NGAWI – Pada abad 16 dan 17, populasi harimau di Pulau Jawa dan Sumatera sangat besar. Pasalnya, jumlah penduduk di kedua pulau tersebut masih terbilang sedikit, sekitar seperempat dari jumlah penduduk saat ini.
Habitat harimau masih terjaga dengan baik, yaitu hutan lebat dengan pepohonan tinggi.
Kedekatan ekologis masyarakat masa itu dengan harimau memunculkan beberapa mitos dan tradisi lisan yang diturunkan dari generasi ke generasi.
Dalam bukunya Spirits and Powers: An Anthropological Study of Java Seances, Peter Bumgaard menjelaskan banyak cerita Jawa tentang harimau Jawa yang hidup di tempat-tempat seperti Alas Purvo dan Alas Roban.

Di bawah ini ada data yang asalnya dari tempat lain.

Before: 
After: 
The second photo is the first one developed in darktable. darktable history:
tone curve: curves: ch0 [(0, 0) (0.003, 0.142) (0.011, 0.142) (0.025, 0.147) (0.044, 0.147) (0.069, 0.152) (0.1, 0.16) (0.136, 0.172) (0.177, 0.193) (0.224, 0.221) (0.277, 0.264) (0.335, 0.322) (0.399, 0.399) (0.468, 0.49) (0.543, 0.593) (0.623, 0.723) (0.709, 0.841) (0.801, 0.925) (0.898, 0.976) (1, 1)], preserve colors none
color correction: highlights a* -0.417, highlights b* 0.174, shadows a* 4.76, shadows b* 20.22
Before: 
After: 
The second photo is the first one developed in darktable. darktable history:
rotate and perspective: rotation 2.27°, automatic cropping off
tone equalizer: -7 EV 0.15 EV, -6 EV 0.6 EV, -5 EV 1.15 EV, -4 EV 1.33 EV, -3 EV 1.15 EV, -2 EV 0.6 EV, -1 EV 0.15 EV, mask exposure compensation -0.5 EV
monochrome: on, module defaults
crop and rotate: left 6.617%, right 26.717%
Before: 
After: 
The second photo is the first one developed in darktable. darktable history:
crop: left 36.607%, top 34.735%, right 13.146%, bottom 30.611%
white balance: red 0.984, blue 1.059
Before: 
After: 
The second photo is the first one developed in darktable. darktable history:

Alas Purwo Banyuwangi di Jawa Timur adalah rumah bagi beberapa satwa liar mirip harimau.
Harimau mendung seperti harimau tutul dan macan tutul berkeliaran bebas di hutan lindung ini.
Harimau jawa (Panthera tigris sundaica) pernah hidup di Pulau Jawa dan resmi dinyatakan punah pada tahun 1980an akibat hilangnya habitat akibat perburuan manusia dan penggunaan lahan untuk pertanian.
Namun berdasarkan beberapa laporan yang diterima dari warga sekitar hutan lindung, hewan ini kemungkinan tidak akan punah.
Misalnya saja di Kabupaten Wonogiri, Jawa Tengah, pada tahun 1985, terdapat catatan pemusnahan seekor harimau yang dikenal warganya sebagai “harimau raja” setelah menyerang warga.
Menurut laporan lain, harimau belang kuning dan hitam menghilang pada tahun 50an, dan sebelumnya menjadi rumah bagi sekitar 25 individu. Pada tahun 1940-an, Harimau Jawa hanya ditemukan di hutan-hutan terpencil.
Lokasi tempat terpencil ini berjarak 53 kilometer dari ibu kota provinsi Kabupaten Wonogiri.
Berbatasan dengan Provinsi Ponorogo di Provinsi Jawa Timur di timur, Kabupaten Pakitan di Provinsi Jawa Timur di selatan, Kabupaten Slogohimo di barat, dan Kabupaten Purwantoro di utara.
Pada tahun 1985, seekor harimau jawa ditembak mati oleh aparat kabupaten setelah menyerang seorang warga yang sedang mencari makan di dekat Gua Watu Ondo. Sejak kejadian tersebut, harimau jawa sudah tidak terlihat lagi di sekitar Gunung Kotak.
Edi yang mengaku pertama kali melihat dan memegang bulu harimau jawa saat menembak dan membunuhnya pada tahun 1985, yakin harimau jawa tersebut sudah berpindah sarang namun masih berada di sekitar Gunung Kotak.